-- PAGE TEXT follows --

Complications

There are some complications created in using a traversal algorithm to walk through an irregular volume filled with many small triangles. The first and most significant is that the sides of the volume are not planar and the ray may intersect one twice. This means that the traversal may exit the grid without reaching the correct stop cell. More importantly, the intersection with the surface may lie in the second interval within the volume. The initialization code can be modified so that if the ray hits one of the bilinear sides twice, and no intersection is found in the first interval, then the traversal is called again with a new start cell determined by the second intersection point.

-- PAGE TEXT concluded --
-- DATASET CONTENT follows --

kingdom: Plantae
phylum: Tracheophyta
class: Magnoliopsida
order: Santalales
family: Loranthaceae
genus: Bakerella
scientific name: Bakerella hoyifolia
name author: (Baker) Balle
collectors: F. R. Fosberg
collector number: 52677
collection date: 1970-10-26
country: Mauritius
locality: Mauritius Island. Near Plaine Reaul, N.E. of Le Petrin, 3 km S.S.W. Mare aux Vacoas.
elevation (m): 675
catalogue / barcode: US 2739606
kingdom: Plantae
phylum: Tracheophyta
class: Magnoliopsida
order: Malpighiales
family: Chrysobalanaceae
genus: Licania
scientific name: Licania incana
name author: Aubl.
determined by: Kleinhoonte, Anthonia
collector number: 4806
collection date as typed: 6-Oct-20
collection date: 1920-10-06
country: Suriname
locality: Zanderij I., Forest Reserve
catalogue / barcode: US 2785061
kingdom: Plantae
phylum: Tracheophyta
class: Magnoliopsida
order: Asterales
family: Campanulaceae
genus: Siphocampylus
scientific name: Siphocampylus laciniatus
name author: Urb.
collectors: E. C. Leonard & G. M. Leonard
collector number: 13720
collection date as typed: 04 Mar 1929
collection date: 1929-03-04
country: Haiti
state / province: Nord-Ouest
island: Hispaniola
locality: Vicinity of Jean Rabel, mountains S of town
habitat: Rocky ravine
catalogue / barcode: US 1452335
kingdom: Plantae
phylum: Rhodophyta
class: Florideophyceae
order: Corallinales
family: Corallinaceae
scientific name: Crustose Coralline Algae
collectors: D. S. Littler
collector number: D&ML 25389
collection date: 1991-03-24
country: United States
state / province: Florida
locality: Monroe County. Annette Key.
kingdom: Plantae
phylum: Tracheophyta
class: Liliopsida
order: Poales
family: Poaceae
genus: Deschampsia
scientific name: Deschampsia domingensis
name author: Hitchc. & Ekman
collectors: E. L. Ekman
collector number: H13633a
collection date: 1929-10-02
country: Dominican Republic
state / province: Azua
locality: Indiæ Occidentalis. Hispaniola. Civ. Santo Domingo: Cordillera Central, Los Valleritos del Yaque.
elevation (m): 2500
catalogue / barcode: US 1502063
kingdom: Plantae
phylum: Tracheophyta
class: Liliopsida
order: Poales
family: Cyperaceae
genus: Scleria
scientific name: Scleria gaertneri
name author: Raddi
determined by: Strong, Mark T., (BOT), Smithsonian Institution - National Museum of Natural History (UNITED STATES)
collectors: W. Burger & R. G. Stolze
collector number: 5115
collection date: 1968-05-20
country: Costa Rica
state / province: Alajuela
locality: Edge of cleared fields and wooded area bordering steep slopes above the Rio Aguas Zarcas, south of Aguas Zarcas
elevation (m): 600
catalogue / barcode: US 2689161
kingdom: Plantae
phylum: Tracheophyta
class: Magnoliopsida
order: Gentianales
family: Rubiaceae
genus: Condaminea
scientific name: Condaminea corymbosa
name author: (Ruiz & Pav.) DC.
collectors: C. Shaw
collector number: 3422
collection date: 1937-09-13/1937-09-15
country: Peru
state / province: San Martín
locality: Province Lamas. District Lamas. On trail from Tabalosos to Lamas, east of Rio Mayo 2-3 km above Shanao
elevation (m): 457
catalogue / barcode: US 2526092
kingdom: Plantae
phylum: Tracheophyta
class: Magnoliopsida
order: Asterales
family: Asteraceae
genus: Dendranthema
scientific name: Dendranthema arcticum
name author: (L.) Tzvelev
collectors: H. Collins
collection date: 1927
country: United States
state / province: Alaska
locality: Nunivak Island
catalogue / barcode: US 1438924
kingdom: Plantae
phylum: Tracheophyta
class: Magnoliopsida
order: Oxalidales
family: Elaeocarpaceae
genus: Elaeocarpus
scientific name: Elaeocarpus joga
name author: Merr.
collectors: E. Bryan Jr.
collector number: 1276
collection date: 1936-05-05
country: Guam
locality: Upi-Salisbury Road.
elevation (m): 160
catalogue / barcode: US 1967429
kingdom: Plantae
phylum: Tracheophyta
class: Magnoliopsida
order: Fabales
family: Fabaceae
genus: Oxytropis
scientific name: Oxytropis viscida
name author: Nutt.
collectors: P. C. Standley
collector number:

-- DATASET CONTENT concluded --

Rewrite the paragraph beginning "There are some complications" in the complications text above as a short bulleted list that keeps its main facts.

YOUR SOLUTION »
- Using a traversal algorithm to walk through an irregular volume filled with many small triangles creates complications.
- The most significant is that the volume's sides are not planar, so a ray may intersect one twice.
- As a result, the traversal may exit the grid without reaching the correct stop cell.
- The intersection with the surface may also lie in the second interval within the volume.
- The initialization code can be modified to handle this. If the ray hits a bilinear side twice and no intersection is found in the first interval, the traversal is called again with a new start cell determined by the second intersection point.